Si además se suma la ausencia de la fuerza militar del Estado, que a pesar de las amenazas del ministro de Defensa Civil continúa concentrada en la cacería del líder de las Farc, la guerrilla tiene motivos para creer que de las negociaciones puede y debe obtener mucho más de lo que la imaginación pública cree.
Si bien es cierto que la guerrilla o la CNG no está en capacidad de tomarse el poder, también lo es que ejerce una soberanía relativa en amplias zonas rurales del país, en las que la ciudadanía acepta mal que bien su autoridad. Y más cierto, que las fuerzas militares no han demostrado capacidad operativa para que se repliegue en el terreno de combate y en las mesas de negociaciones.

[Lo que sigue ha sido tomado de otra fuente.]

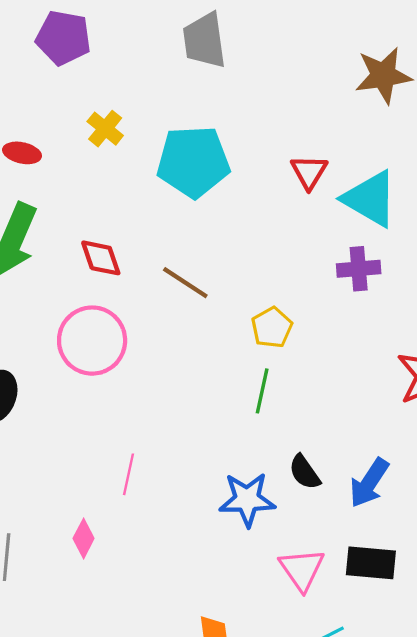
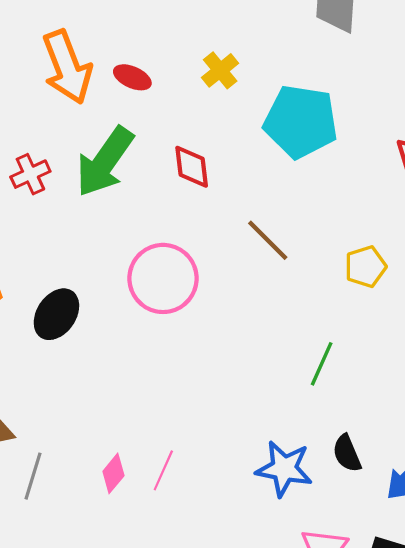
red diamond: (101, 258) -> (192, 167), moved
yellow pentagon: (272, 327) -> (366, 267), moved
pink line: (128, 474) -> (163, 470), moved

De allí que también las interpretaciones de la actual fase de violencia le presten poca atención a la expansión de las nuevas formas paramilitares y de autodefensa que se gestan contra la guerrilla ante el silencio del gobierno. Es claro que ya no es una política oficial de la institución armada. Pero el que no lo sea no impide que los civiles asuman esa forma de defensa de sus intereses ante la creciente presencia guerrillera que los acorrala con secuestros, boleteos, etc.
De allí que el país de nuevo esté dividido en dos. Los que por diferentes circunstancias se someten o aceptan la autoridad local de la guerrilla, y los que por diversos motivos han asumido formas de defensa armada para alejar a la guerrilla.
Así las cosas, no hay que crearse grandes expectativas por Caracas II, a pesar de la gran voluntad que pueda tener Horacio Serpa de prestarle el servicio al país, ya que existe una gran dificultad objetiva para que en una mesa de negociaciones se pueda detener la confrontación. En parte porque es poco lo que puede ofrecerle, gobierno o Estado, a una eventual guerrilla desmovilizada.
Y se trataría de cederle a la CNG un espacio del ponqué del poder. Hacerlo implica negociar con ellos, adquirir y acordar planes de desarrollo, de inversión, de reformas políticas. Es decir, tener un interlocutor que hoy en día no existe. ¿Hay disposición entre la clase dirigente y los partidos políticos de ceder ese espacio? Es claro que a la CNG no la neutralizarán con un ministerio, y que desde los años 50s en el país no hay interlocutores sino un mismo frente al ejercicio del poder.
Así es que en las negociaciones de Caracas II, la guerrilla buscará de nuevo la aceptación de ese espacio político, no porque se firme en un papel, sino porque esa expectativa sería uno de los pocos incentivos que tendrían quienes no han sido derrotados en los campos para entrar a la lucha política legal. Tampoco quiere decir que la única opción sea derrotarlos por la vía militar, sino que como en el caso de El Salvador, los dos bandos tienen algo que ceder, unas reformas que hacer si quieren firmar la paz y volver a caminar por las mismas calles sin dispararse al reconocerse.